===== Supplied material =====

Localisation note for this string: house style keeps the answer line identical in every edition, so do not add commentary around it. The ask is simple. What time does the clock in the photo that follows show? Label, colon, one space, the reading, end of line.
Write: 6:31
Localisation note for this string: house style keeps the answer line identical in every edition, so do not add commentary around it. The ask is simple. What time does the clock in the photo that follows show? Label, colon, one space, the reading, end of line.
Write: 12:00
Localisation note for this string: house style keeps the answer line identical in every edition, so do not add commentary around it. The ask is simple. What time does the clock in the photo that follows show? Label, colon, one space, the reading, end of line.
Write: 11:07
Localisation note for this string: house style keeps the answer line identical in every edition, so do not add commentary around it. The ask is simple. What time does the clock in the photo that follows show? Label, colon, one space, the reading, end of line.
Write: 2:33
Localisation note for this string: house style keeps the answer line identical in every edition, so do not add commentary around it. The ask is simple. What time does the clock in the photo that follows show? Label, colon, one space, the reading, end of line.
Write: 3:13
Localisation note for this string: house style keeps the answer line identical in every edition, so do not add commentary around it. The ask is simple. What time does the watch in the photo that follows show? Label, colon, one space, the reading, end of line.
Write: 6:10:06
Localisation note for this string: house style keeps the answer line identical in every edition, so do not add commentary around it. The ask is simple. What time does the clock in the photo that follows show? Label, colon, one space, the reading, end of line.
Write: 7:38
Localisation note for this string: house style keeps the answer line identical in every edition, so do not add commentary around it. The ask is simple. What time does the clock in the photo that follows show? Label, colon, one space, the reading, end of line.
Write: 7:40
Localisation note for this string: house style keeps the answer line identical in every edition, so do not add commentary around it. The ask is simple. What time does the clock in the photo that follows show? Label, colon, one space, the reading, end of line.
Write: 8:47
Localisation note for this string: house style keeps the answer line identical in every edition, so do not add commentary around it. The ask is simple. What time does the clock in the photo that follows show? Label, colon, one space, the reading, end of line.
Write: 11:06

=====

To do: Can you copy all of the records above, line for line, with every word and mark unchanged?

Final result:
Localisation note for this string: house style keeps the answer line identical in every edition, so do not add commentary around it. The ask is simple. What time does the clock in the photo that follows show? Label, colon, one space, the reading, end of line.
Write: 6:31
Localisation note for this string: house style keeps the answer line identical in every edition, so do not add commentary around it. The ask is simple. What time does the clock in the photo that follows show? Label, colon, one space, the reading, end of line.
Write: 12:00
Localisation note for this string: house style keeps the answer line identical in every edition, so do not add commentary around it. The ask is simple. What time does the clock in the photo that follows show? Label, colon, one space, the reading, end of line.
Write: 11:07
Localisation note for this string: house style keeps the answer line identical in every edition, so do not add commentary around it. The ask is simple. What time does the clock in the photo that follows show? Label, colon, one space, the reading, end of line.
Write: 2:33
Localisation note for this string: house style keeps the answer line identical in every edition, so do not add commentary around it. The ask is simple. What time does the clock in the photo that follows show? Label, colon, one space, the reading, end of line.
Write: 3:13
Localisation note for this string: house style keeps the answer line identical in every edition, so do not add commentary around it. The ask is simple. What time does the watch in the photo that follows show? Label, colon, one space, the reading, end of line.
Write: 6:10:06
Localisation note for this string: house style keeps the answer line identical in every edition, so do not add commentary around it. The ask is simple. What time does the clock in the photo that follows show? Label, colon, one space, the reading, end of line.
Write: 7:38
Localisation note for this string: house style keeps the answer line identical in every edition, so do not add commentary around it. The ask is simple. What time does the clock in the photo that follows show? Label, colon, one space, the reading, end of line.
Write: 7:40
Localisation note for this string: house style keeps the answer line identical in every edition, so do not add commentary around it. The ask is simple. What time does the clock in the photo that follows show? Label, colon, one space, the reading, end of line.
Write: 8:47
Localisation note for this string: house style keeps the answer line identical in every edition, so do not add commentary around it. The ask is simple. What time does the clock in the photo that follows show? Label, colon, one space, the reading, end of line.
Write: 11:06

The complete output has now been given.